_PROVIDED RECORDS_
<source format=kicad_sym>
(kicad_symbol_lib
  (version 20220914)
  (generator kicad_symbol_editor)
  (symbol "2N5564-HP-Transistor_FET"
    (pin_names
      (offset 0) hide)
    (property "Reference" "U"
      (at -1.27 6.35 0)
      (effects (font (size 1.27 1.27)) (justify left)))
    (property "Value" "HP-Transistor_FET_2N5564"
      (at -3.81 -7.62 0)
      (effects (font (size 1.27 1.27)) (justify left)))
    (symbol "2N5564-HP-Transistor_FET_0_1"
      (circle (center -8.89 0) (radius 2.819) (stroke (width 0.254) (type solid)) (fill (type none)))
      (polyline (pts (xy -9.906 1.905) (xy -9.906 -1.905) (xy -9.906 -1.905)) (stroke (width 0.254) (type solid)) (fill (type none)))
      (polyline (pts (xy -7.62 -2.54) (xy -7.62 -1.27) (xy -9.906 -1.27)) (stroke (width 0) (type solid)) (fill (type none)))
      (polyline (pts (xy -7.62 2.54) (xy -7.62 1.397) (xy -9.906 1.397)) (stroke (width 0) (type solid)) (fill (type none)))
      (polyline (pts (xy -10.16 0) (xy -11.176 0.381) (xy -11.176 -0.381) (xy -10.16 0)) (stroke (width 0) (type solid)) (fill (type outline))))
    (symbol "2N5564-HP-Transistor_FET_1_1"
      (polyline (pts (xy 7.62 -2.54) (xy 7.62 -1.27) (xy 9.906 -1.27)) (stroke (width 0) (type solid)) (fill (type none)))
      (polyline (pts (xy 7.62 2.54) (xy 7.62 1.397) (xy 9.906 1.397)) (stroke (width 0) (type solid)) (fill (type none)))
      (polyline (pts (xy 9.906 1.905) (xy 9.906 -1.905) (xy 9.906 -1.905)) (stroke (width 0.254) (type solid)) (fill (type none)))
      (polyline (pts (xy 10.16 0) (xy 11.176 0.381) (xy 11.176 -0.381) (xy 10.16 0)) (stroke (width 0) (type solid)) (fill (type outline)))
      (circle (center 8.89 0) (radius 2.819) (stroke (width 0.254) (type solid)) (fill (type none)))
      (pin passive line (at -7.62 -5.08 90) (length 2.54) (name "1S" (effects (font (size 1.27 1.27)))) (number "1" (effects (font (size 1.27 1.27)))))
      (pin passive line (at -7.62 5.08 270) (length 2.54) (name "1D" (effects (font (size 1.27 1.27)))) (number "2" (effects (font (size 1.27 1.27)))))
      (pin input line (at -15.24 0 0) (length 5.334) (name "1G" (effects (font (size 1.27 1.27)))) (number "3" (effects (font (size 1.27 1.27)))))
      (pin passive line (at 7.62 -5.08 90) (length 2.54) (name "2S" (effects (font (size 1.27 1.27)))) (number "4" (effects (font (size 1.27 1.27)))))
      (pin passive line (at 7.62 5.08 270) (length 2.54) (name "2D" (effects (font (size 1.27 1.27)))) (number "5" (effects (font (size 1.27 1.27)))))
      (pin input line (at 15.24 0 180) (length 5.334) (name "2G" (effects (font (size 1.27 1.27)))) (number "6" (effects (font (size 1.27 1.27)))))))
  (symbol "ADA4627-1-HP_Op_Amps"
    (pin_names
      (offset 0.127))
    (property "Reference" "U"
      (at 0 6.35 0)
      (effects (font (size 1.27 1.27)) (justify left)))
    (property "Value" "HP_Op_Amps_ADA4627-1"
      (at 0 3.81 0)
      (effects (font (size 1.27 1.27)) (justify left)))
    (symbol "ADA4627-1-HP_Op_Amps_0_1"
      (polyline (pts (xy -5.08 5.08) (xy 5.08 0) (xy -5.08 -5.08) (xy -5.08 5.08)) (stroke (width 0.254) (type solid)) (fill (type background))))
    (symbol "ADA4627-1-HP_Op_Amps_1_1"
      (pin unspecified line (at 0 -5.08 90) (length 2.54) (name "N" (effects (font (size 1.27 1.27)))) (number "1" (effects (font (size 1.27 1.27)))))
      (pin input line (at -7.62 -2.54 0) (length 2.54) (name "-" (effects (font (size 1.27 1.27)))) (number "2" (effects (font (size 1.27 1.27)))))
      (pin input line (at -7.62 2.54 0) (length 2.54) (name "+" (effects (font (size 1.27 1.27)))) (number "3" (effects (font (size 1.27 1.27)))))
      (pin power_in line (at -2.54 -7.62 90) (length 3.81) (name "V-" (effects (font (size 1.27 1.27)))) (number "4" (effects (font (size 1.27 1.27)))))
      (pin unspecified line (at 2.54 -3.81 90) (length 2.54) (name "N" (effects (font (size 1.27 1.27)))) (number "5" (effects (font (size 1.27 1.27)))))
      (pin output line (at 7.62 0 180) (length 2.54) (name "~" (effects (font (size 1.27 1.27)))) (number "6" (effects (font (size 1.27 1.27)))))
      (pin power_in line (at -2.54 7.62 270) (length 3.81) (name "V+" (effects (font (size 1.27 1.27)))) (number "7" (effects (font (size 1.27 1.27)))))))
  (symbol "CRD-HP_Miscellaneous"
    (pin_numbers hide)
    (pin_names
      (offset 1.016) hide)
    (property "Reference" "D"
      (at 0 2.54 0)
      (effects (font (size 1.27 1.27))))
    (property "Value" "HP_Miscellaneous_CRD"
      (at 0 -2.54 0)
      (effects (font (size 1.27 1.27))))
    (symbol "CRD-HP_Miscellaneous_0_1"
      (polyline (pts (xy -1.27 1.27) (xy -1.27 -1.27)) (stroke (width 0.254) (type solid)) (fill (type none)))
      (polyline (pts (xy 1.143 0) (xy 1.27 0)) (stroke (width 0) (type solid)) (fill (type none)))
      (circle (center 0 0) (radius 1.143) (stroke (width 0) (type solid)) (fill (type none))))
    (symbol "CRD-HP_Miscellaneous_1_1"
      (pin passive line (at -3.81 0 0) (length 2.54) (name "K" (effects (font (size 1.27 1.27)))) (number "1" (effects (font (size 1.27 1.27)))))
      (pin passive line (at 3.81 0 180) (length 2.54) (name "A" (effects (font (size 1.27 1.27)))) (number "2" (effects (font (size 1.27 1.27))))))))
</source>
...
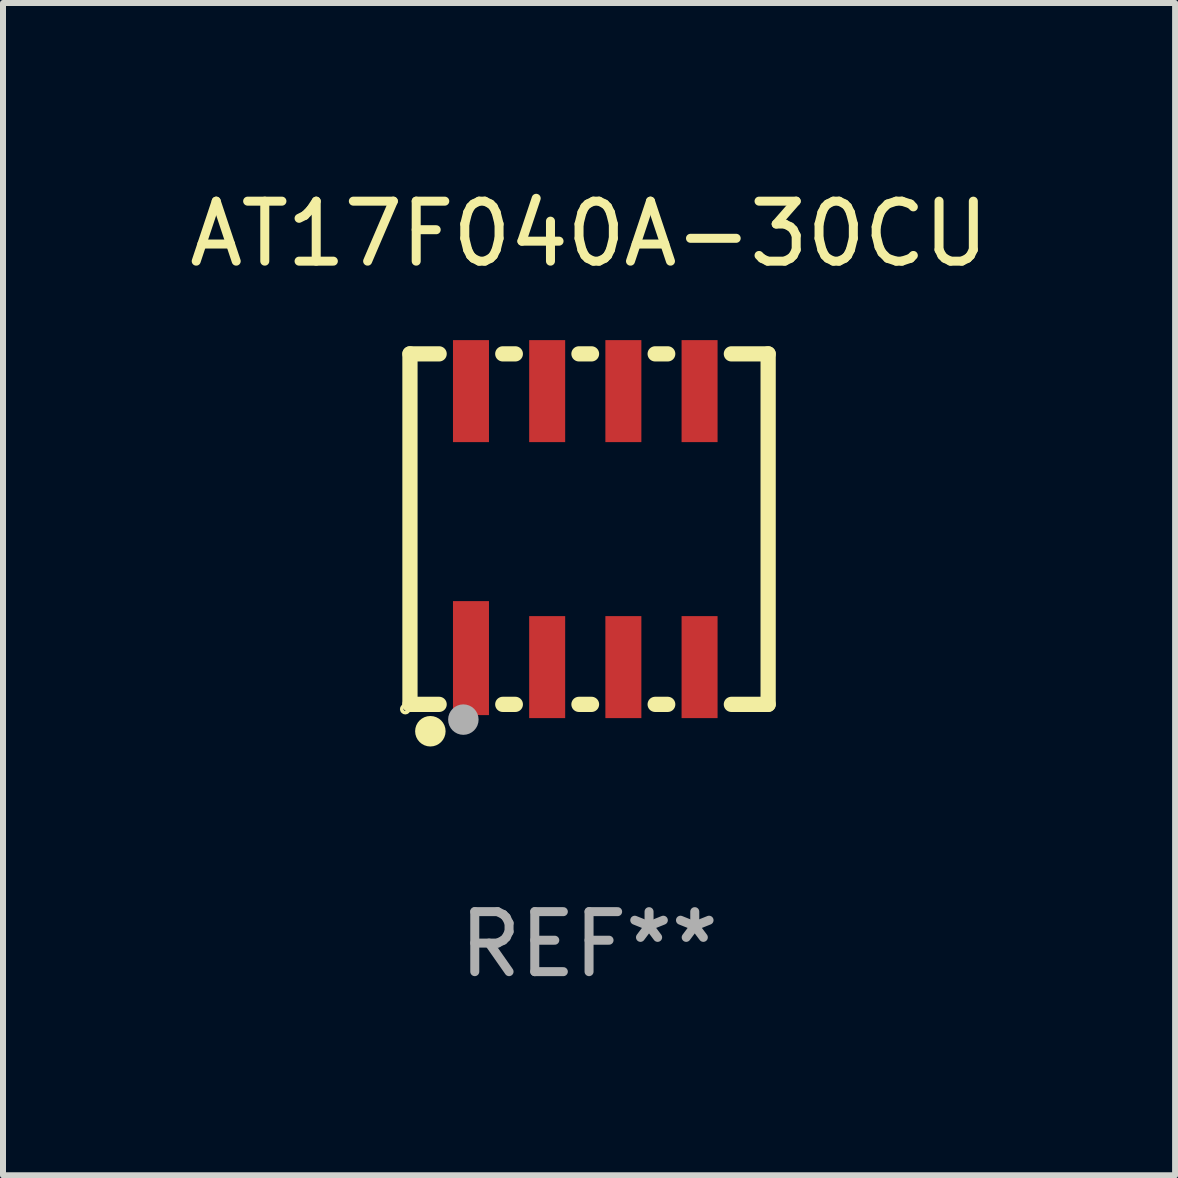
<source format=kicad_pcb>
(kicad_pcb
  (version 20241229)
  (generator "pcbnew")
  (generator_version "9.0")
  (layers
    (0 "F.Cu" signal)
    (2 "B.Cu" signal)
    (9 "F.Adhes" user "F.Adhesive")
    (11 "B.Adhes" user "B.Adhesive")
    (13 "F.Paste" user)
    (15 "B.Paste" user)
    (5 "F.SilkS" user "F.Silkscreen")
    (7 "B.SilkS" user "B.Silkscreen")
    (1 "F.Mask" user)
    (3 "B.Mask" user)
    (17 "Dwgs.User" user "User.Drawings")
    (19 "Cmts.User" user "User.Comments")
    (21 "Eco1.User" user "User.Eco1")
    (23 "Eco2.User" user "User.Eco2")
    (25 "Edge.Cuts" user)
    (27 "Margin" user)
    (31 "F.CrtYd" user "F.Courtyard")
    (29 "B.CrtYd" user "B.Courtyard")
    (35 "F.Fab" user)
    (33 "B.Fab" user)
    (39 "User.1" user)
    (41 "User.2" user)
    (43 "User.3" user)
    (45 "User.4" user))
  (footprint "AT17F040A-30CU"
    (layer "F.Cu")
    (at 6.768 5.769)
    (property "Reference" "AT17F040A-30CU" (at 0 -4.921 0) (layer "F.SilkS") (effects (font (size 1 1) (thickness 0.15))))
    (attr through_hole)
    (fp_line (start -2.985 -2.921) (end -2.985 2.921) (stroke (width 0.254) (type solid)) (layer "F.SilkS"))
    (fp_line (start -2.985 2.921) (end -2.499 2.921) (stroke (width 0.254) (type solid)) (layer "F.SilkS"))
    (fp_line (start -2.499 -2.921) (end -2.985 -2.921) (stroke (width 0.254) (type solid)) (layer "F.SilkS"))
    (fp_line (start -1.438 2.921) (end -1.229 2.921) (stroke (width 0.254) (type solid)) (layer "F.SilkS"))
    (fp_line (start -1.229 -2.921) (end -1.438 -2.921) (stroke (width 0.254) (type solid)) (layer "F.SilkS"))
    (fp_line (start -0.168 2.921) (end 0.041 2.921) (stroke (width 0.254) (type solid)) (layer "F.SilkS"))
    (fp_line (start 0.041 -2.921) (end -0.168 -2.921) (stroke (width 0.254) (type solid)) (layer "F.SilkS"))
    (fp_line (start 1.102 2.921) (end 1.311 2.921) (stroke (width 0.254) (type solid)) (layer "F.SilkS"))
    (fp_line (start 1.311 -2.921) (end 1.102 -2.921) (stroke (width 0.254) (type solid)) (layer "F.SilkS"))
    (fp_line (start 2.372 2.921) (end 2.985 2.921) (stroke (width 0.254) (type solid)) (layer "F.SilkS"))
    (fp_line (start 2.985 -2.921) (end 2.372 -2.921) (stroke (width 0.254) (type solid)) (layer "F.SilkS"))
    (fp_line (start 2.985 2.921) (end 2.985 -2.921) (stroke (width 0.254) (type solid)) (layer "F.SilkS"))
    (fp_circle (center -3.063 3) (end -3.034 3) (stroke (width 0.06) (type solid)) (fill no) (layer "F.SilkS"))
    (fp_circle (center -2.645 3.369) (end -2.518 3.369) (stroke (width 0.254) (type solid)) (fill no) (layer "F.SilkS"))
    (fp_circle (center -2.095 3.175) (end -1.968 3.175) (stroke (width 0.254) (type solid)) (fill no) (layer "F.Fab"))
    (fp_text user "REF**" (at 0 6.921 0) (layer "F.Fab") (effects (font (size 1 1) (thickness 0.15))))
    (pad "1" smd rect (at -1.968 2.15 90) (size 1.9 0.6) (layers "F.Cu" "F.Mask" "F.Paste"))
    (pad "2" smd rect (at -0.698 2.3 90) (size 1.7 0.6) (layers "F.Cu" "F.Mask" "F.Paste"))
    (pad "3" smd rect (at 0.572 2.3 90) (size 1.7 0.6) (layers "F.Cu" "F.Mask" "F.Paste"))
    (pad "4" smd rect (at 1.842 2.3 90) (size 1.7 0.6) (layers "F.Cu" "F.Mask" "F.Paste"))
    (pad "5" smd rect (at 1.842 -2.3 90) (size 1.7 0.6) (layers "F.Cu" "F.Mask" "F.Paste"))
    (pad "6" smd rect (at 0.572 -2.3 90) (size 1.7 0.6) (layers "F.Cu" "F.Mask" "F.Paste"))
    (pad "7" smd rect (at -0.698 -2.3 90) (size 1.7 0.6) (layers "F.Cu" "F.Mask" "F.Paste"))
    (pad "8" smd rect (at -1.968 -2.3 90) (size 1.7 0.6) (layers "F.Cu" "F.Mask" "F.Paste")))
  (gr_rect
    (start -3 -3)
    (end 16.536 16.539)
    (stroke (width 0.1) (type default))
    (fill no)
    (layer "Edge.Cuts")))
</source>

_WHAT TO WORK ON_
Please copy each line of the entries in which the word "Adhes" shows up.

_EXPECTED OUTPUT_
    (9 "F.Adhes" user "F.Adhesive")
    (11 "B.Adhes" user "B.Adhesive")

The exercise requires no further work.